■ **Task prompt**:
Where an entry contains an image, leave the image out; restate everything else exactly.

■ **Provided material**:
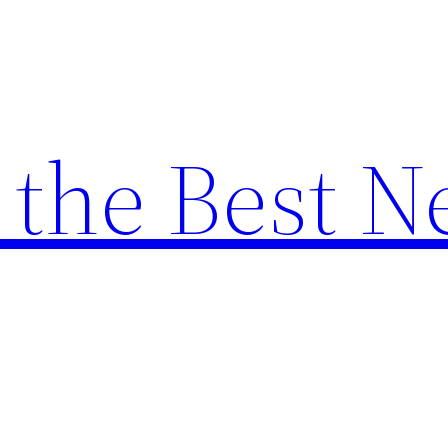
the Best N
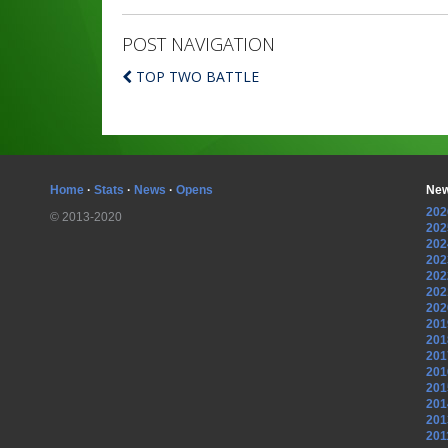
POST NAVIGATION
TOP TWO BATTLE
Home
·
Stats
·
News
·
Opens
New
202
© 2013-2020
202
202
202
202
202
202
201
201
201
201
201
201
201
201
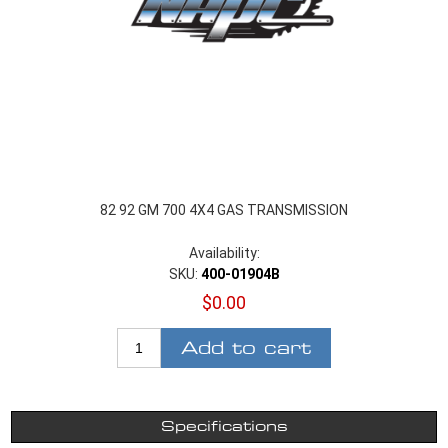
82 92 GM 700 4X4 GAS TRANSMISSION
Availability:
SKU:
400-01904B
$0.00
Add to cart
Specifications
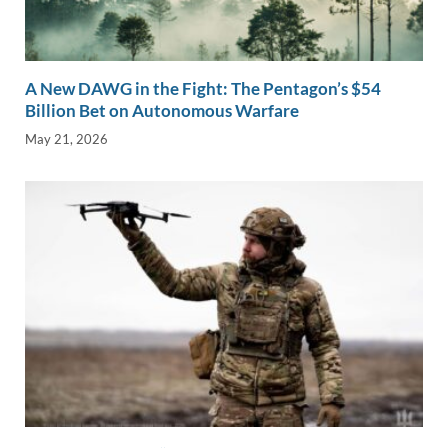
A New DAWG in the Fight: The Pentagon’s $54
Billion Bet on Autonomous Warfare
May 21, 2026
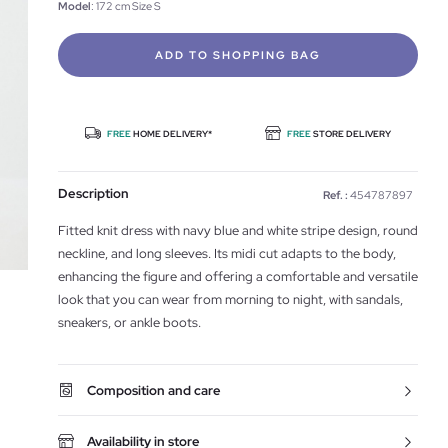
Model
: 172 cm Size S
ADD TO SHOPPING BAG
FREE
HOME DELIVERY*
FREE
STORE DELIVERY
Description
Ref. :
454787897
Fitted knit dress with navy blue and white stripe design, round
neckline, and long sleeves. Its midi cut adapts to the body,
enhancing the figure and offering a comfortable and versatile
look that you can wear from morning to night, with sandals,
sneakers, or ankle boots.
Composition and care
Availability in store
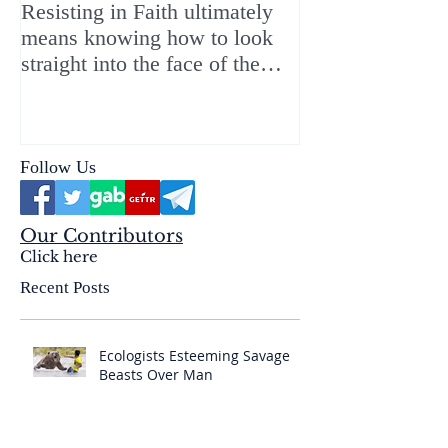
Resisting in Faith ultimately
The Perfect Gift
means knowing how to look
ChristMASS!
straight into the face of the
reality of the Passio Ecclesiæ
& the Mysterium Iniquitatis
Follow Us
Our Contributors
Click here
Recent Posts
Ecologists Esteeming Savage
Beasts Over Man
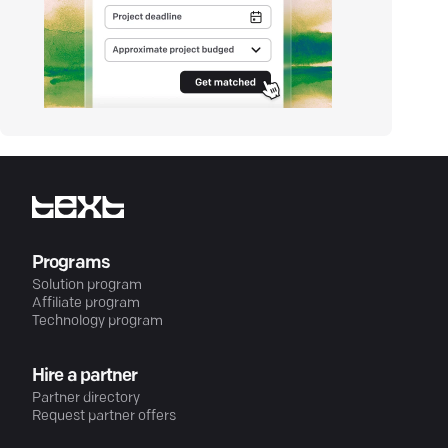
Programs
Solution program
Affiliate program
Technology program
Hire a partner
Partner directory
Request partner offers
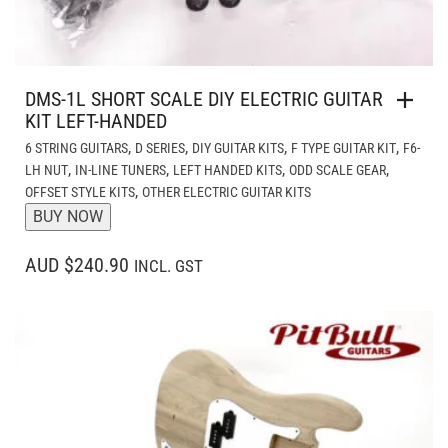
DMS-1L SHORT SCALE DIY ELECTRIC GUITAR
KIT LEFT-HANDED
,
,
,
,
6 STRING GUITARS
D SERIES
DIY GUITAR KITS
F TYPE GUITAR KIT
F6-
,
,
,
,
LH NUT
IN-LINE TUNERS
LEFT HANDED KITS
ODD SCALE GEAR
,
OFFSET STYLE KITS
OTHER ELECTRIC GUITAR KITS
BUY NOW
AUD $240.90
INCL. GST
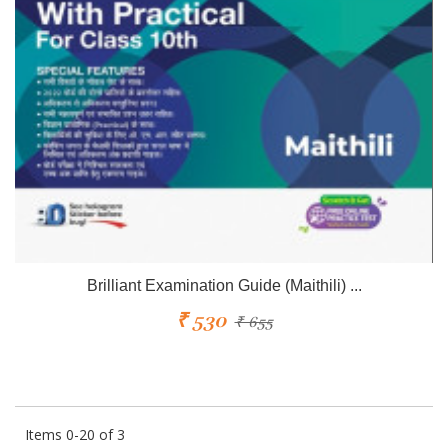
Brilliant Examination Guide (Maithili) ...
₹ 530
₹ 655
Items 0-20 of 3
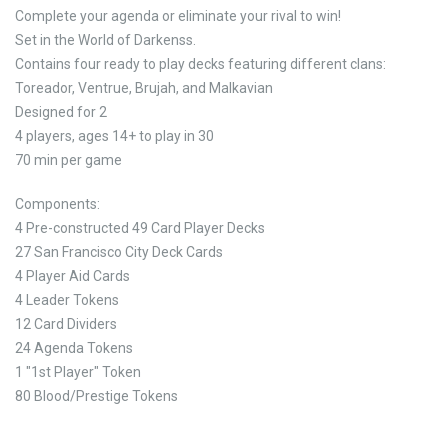
Complete your agenda or eliminate your rival to win!
Set in the World of Darkenss.
Contains four ready to play decks featuring different clans:
Toreador, Ventrue, Brujah, and Malkavian
Designed for 2
4 players, ages 14+ to play in 30
70 min per game
Components:
4 Pre-constructed 49 Card Player Decks
27 San Francisco City Deck Cards
4 Player Aid Cards
4 Leader Tokens
12 Card Dividers
24 Agenda Tokens
1 "1st Player" Token
80 Blood/Prestige Tokens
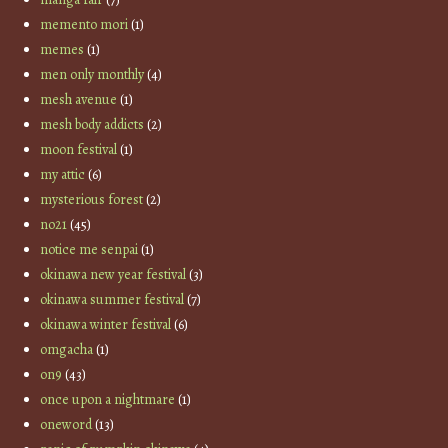
memento mori
(1)
memes
(1)
men only monthly
(4)
mesh avenue
(1)
mesh body addicts
(2)
moon festival
(1)
my attic
(6)
mysterious forest
(2)
no21
(45)
notice me senpai
(1)
okinawa new year festival
(3)
okinawa summer festival
(7)
okinawa winter festival
(6)
omgacha
(1)
on9
(43)
once upon a nightmare
(1)
oneword
(13)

■ **Response to this exercise**:
the Best N
POST NAVIGATION
TOP TWO BATTLE
Home
·
Stats
·
News
·
Opens
New
202
© 2013-2020
202
202
202
202
202
202
201
201
201
201
201
201
201
201
82 92 GM 700 4X4 GAS TRANSMISSION
Availability:
SKU:
400-01904B
$0.00
Add to cart
Specifications
A New DAWG in the Fight: The Pentagon’s $54
Billion Bet on Autonomous Warfare
May 21, 2026
Model
: 172 cm Size S
ADD TO SHOPPING BAG
FREE
HOME DELIVERY*
FREE
STORE DELIVERY
Description
Ref. :
454787897
Fitted knit dress with navy blue and white stripe design, round
neckline, and long sleeves. Its midi cut adapts to the body,
enhancing the figure and offering a comfortable and versatile
look that you can wear from morning to night, with sandals,
sneakers, or ankle boots.
Composition and care
Availability in store
Resisting in Faith ultimately
The Perfect Gift
means knowing how to look
ChristMASS!
straight into the face of the
reality of the Passio Ecclesiæ
& the Mysterium Iniquitatis
Follow Us
Our Contributors
Click here
Recent Posts
Ecologists Esteeming Savage
Beasts Over Man
Programs
Solution program
Affiliate program
Technology program
Hire a partner
Partner directory
Request partner offers
DMS-1L SHORT SCALE DIY ELECTRIC GUITAR
KIT LEFT-HANDED
,
,
,
,
6 STRING GUITARS
D SERIES
DIY GUITAR KITS
F TYPE GUITAR KIT
F6-
,
,
,
,
LH NUT
IN-LINE TUNERS
LEFT HANDED KITS
ODD SCALE GEAR
,
OFFSET STYLE KITS
OTHER ELECTRIC GUITAR KITS
BUY NOW
AUD $240.90
INCL. GST
Brilliant Examination Guide (Maithili) ...
₹ 530
₹ 655
Items 0-20 of 3
Complete your agenda or eliminate your rival to win!
Set in the World of Darkenss.
Contains four ready to play decks featuring different clans:
Toreador, Ventrue, Brujah, and Malkavian
Designed for 2
4 players, ages 14+ to play in 30
70 min per game
Components:
4 Pre-constructed 49 Card Player Decks
27 San Francisco City Deck Cards
4 Player Aid Cards
4 Leader Tokens
12 Card Dividers
24 Agenda Tokens
1 "1st Player" Token
80 Blood/Prestige Tokens
memento mori
(1)
memes
(1)
men only monthly
(4)
mesh avenue
(1)
mesh body addicts
(2)
moon festival
(1)
my attic
(6)
mysterious forest
(2)
no21
(45)
notice me senpai
(1)
okinawa new year festival
(3)
okinawa summer festival
(7)
okinawa winter festival
(6)
omgacha
(1)
on9
(43)
once upon a nightmare
(1)
oneword
(13)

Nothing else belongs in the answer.